State how many lines below hold the word "label". Give that number and no other text.
++++ DATA
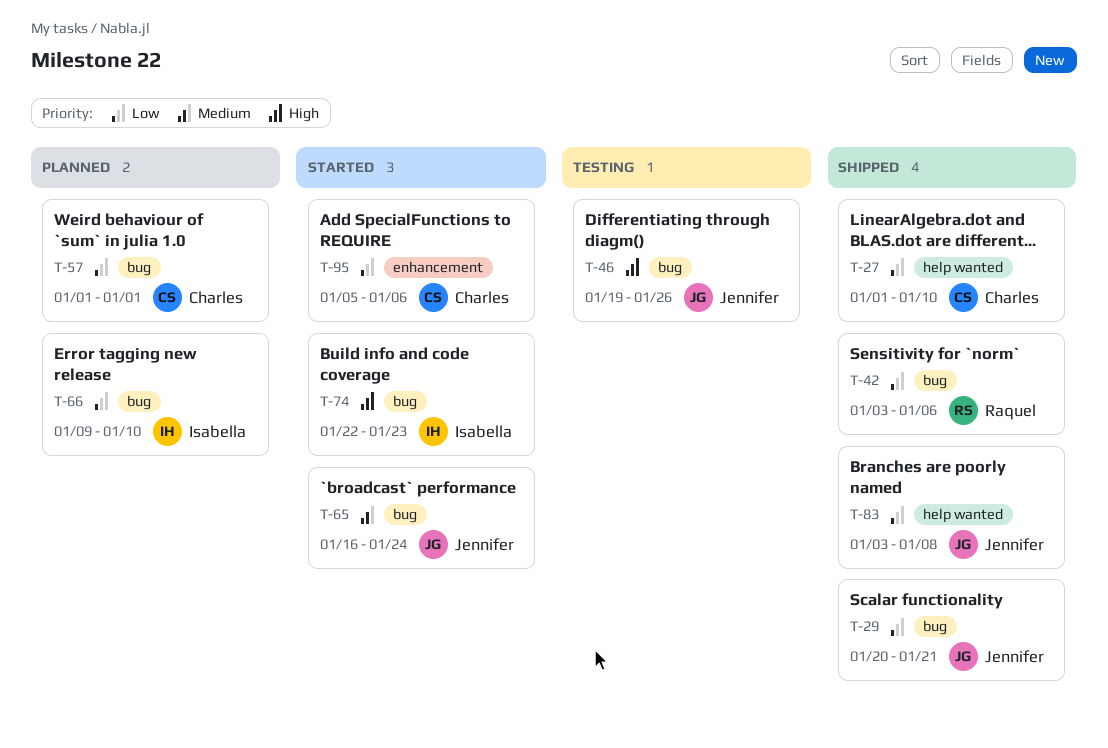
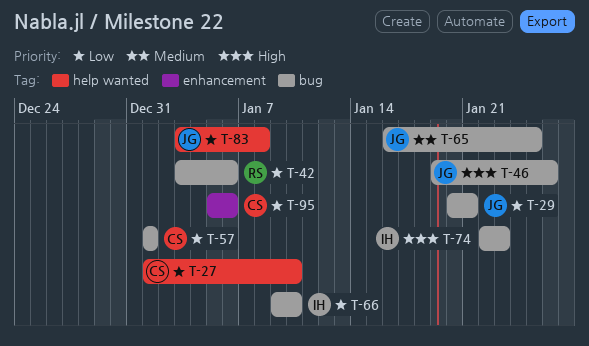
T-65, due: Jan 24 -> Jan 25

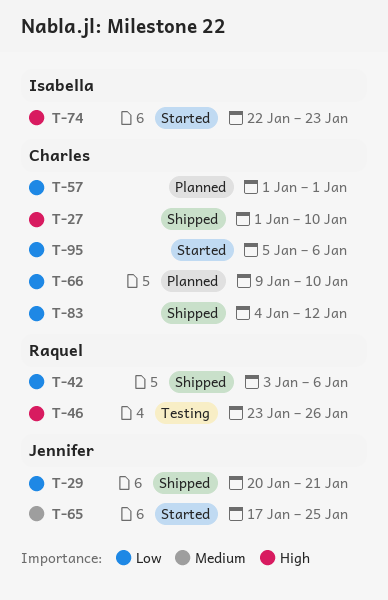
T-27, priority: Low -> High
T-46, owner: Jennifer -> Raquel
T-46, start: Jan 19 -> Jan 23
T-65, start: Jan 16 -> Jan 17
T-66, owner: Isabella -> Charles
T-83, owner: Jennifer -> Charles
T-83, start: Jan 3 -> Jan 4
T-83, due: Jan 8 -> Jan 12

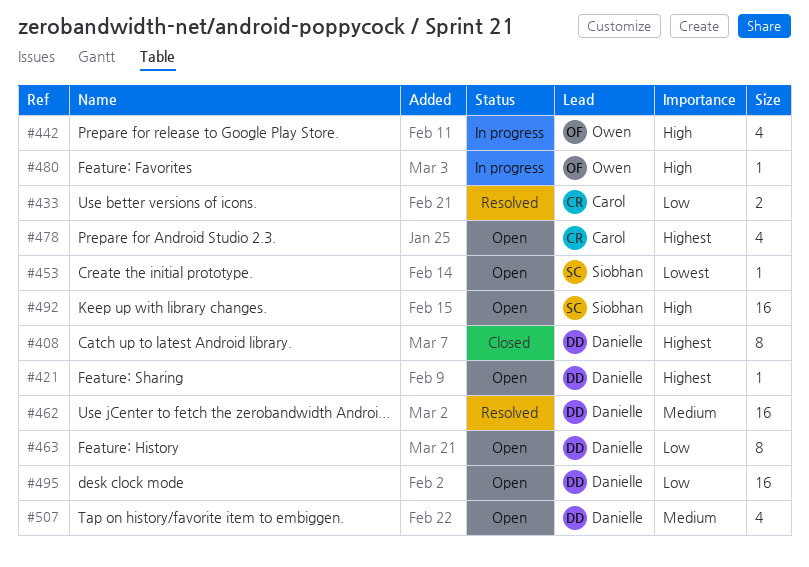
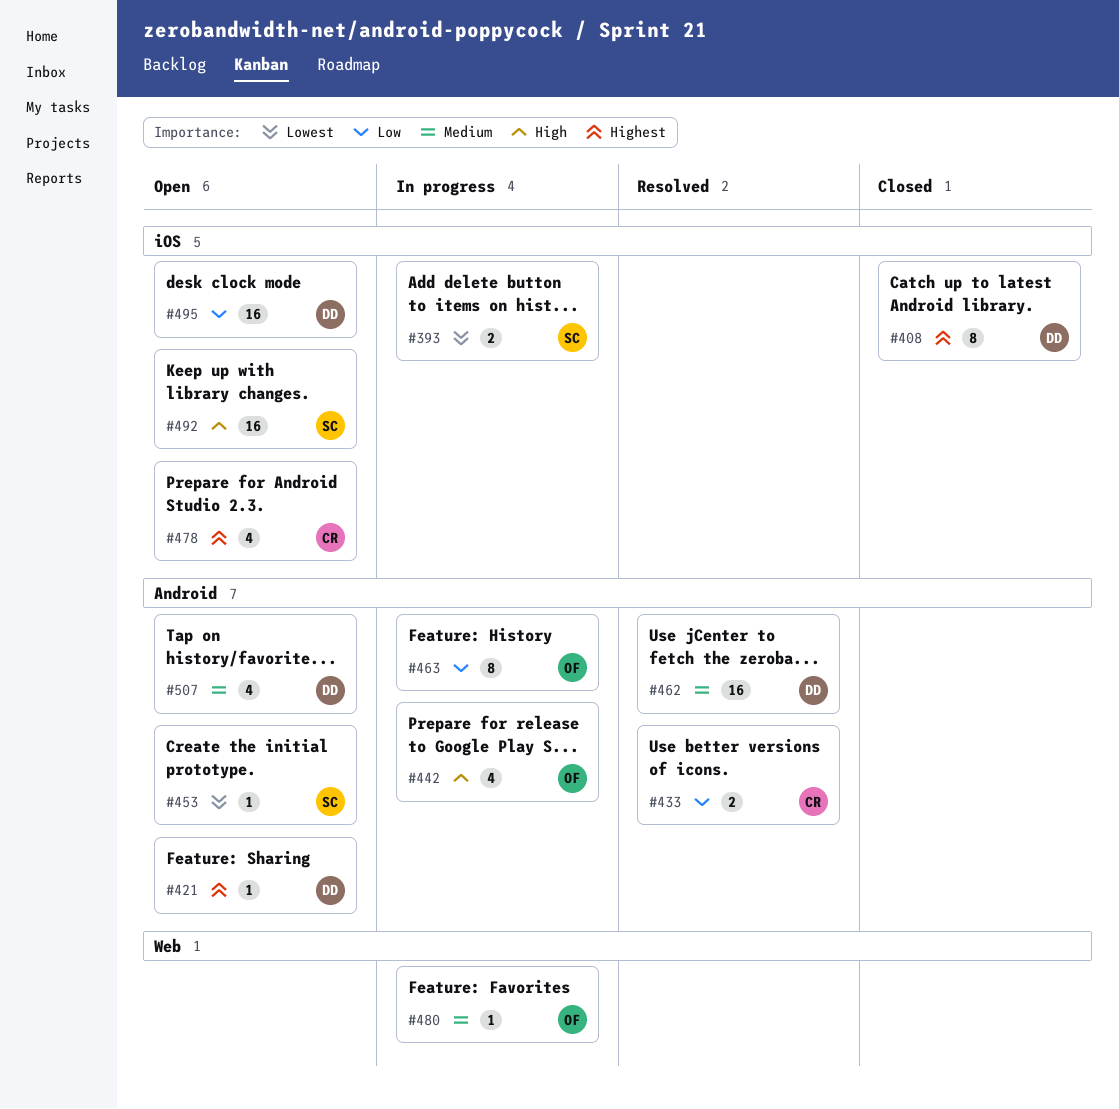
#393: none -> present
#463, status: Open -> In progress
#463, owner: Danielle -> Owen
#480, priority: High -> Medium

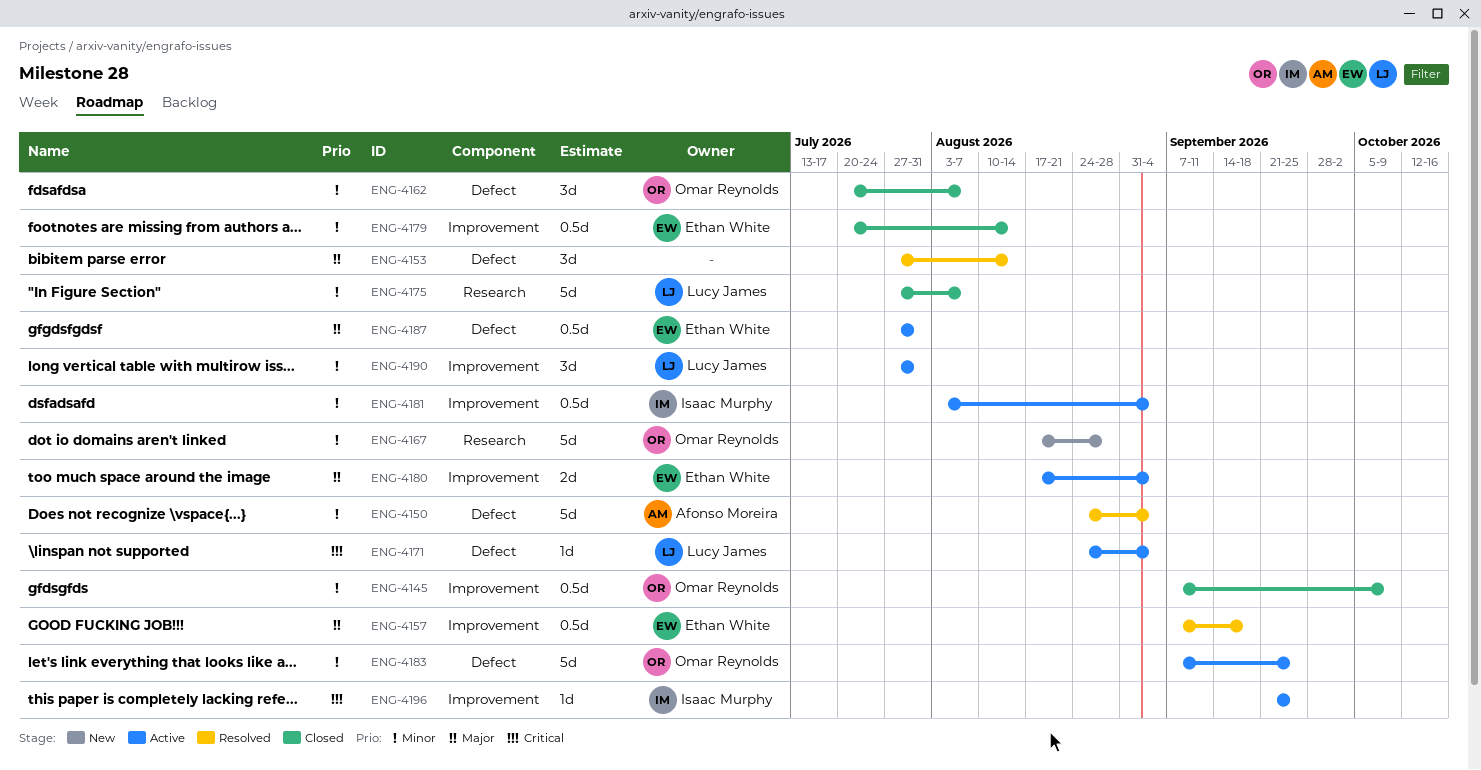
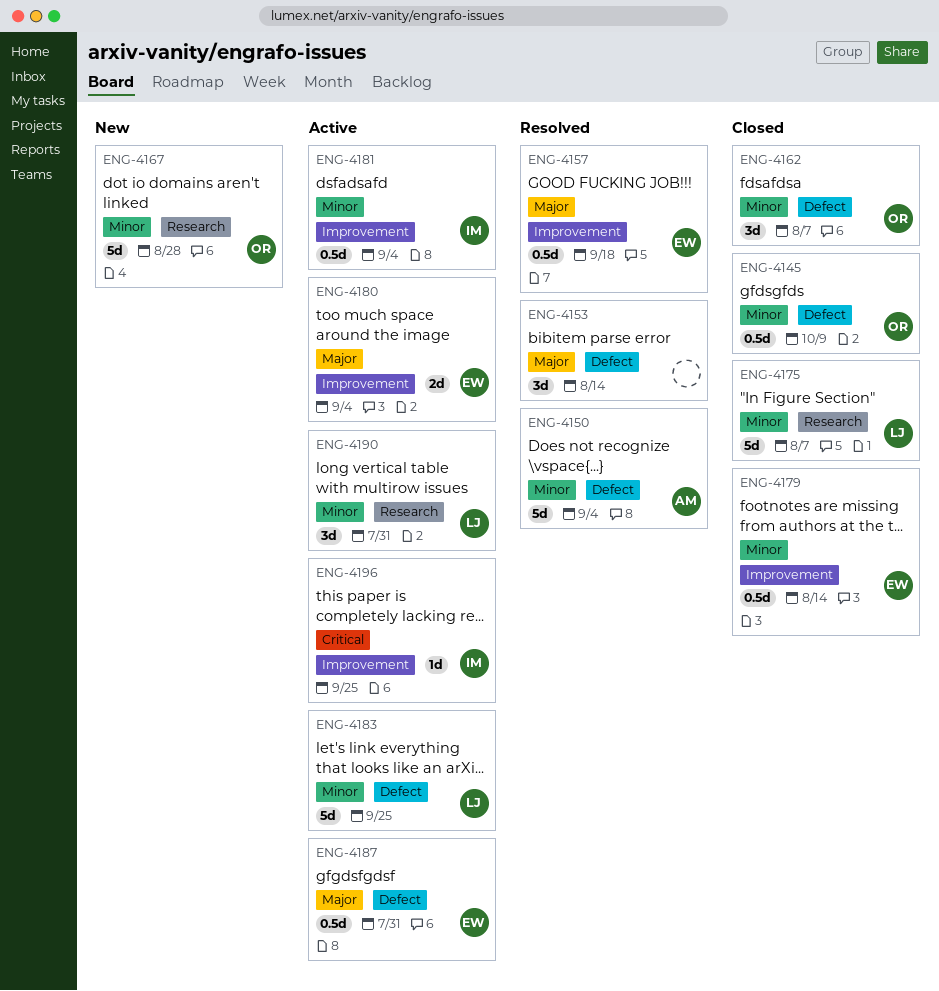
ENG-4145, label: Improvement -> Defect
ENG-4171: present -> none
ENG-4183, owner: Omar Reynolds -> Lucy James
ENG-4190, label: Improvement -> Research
++++++++
▸ **WORKED SOLUTION**
2